Alfred Bester is considered to be one of the ground breaking stylists of science fiction. He begin writing in the 1940s pulp era of science-fiction, and continued writing for almost forty years. But much like Cordwainer Smith, and perhaps Ray Bradbury, his reputation seems to not be as widely known as it could be, because he wrote very few stories in the form of the novel. When I read The Computer Connection, I learned a little about both the fame and lack of it that Bester has experienced.

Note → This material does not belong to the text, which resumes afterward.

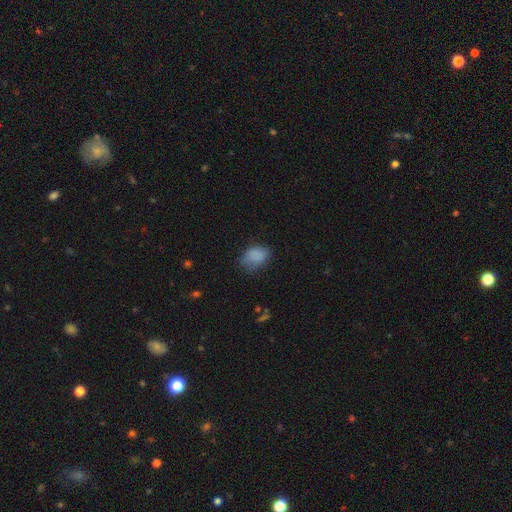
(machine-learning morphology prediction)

The Computer Connection, also titled Extro, is not really a novel: it is the result of a serial called "The Indian Giver" which ran in the magazine Analog. The story in some ways reads as a novel, and in other ways reads as a picaresque adventure story. What stands out most about the story is the wild prefusion of style and ideas: the common people speak "Black Spanglish", a combination of black slang, English and Spanish, which Bester captures at times with great humorous detail. In anticipation of Snow Crash, the United States and the world is cut up into a variety of miniature interlocking corporations. The polluted bed of Lake Eerie has been taken over by the remaining Native American population of the United States, who have made it into the wealthiest part of the country. Jesus Christ is in the book, as a somewhat minor supporting character. The list of background details, some of them funny, some of them perhaps meaningful comments about society's development, is quite extensive.

You may have noticed that I have not mentioned the plot of this book yet. And the reader of the book might take a while to discover the plot, and might not even care once he has. At times the plot seems like it is just a vehicle for Bester to introduce us to the notion of what soap operas will look like a few hundred years from now. I think Bester did like his plot, though, and wanted us to like it too. The book centers around The Mole Men, a group of people who have endured life-shattering accidents and shocks, and who have because of this become immortal. They have been filling their immortal years gathering their resources and enjoying themselves and pursuing their separate interests. However, in the book, a new immortal is created: a brilliant Cherokee scientist whose transformation into an immortal is marred by the fact that at the same time, his brain comes under the influence of a worldwide computer network, that wishes to use him for its own ends, leading the other scattered immortals to go to war against him. That is actually a brief summary of the plot, leaving a lot out. The conclusion of the story, as well as the scenery that is passed getting there, is arrived at after many twists and turns. My description of the hyperkineticness of this story doesn't do it justice: you would have to read this book to find out how Alfred Bester jammed so much into a little over 200 pages, and how he is, indeed, a science fiction stylist and innovator of the highest order.